What changed in v0.2.0 isn’t that Herald is secure. It’s that the layers I claimed to have actually run, in the order I claimed, on every path instead of most of them. A lower bar than “secure,” and a much higher one than where I started.
Which leaves two principles, in the order of how much they actually buy you.
The first and most fundamental: don’t let an agentic AI read untrusted content outside of a tightly limited sandbox. Every defense in this post is a consolation prize for having exposed a model to hostile input at all. Herald gets away with it because its agent is nearly powerless – it classifies and summarizes and can touch nothing else. The moment you hand the thing reading your feeds a shell, or your email, or your calendar, the screening model stops being a nice-to-have and the sandbox stops being optional.

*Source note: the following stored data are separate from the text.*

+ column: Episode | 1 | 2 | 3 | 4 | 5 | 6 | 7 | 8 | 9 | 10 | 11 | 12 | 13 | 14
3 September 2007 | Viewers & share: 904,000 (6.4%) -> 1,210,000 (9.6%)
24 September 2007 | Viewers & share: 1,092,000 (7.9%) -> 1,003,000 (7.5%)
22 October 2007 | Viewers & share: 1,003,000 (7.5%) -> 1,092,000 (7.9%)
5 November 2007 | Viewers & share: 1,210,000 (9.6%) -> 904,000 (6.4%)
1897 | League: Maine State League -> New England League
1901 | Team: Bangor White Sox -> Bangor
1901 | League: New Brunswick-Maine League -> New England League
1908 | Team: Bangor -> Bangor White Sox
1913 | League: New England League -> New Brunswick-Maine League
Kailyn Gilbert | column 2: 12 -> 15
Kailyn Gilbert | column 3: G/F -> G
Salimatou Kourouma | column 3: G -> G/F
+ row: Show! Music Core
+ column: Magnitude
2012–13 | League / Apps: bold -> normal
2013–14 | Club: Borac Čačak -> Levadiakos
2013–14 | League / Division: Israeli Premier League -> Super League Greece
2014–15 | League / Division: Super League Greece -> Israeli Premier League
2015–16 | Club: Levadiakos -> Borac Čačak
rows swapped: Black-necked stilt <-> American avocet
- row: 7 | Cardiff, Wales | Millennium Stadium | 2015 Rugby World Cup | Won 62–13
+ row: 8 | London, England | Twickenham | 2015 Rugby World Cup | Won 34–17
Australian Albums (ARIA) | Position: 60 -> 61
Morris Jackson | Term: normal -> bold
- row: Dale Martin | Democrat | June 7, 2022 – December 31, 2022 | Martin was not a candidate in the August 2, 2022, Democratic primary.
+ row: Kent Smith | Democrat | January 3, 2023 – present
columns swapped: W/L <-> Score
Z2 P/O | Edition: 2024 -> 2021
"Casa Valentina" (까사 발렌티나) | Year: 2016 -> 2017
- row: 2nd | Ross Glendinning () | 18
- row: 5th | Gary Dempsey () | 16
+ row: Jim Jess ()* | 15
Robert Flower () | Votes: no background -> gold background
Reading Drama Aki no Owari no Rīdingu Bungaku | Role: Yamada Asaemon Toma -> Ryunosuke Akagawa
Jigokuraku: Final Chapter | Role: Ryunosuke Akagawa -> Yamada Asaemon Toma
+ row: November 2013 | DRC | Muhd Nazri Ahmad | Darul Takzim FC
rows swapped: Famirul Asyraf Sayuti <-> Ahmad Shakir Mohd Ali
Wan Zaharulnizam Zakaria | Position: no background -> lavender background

The second, which this whole post is one long demonstration of: don’t assume your defenses work. A layer is only a layer if it executes – not if it’s described in a comment, applied to three paths out of six, or sitting in front of one of two doors. I had a fence a feed could climb over, a gate that lived in a comment, a sanitizer guarding one of two doors, and a security alarm that fired on its own truncated requests, and every one of them looked correct in the diagram. The diagram was right the whole time. The code is what I had to read.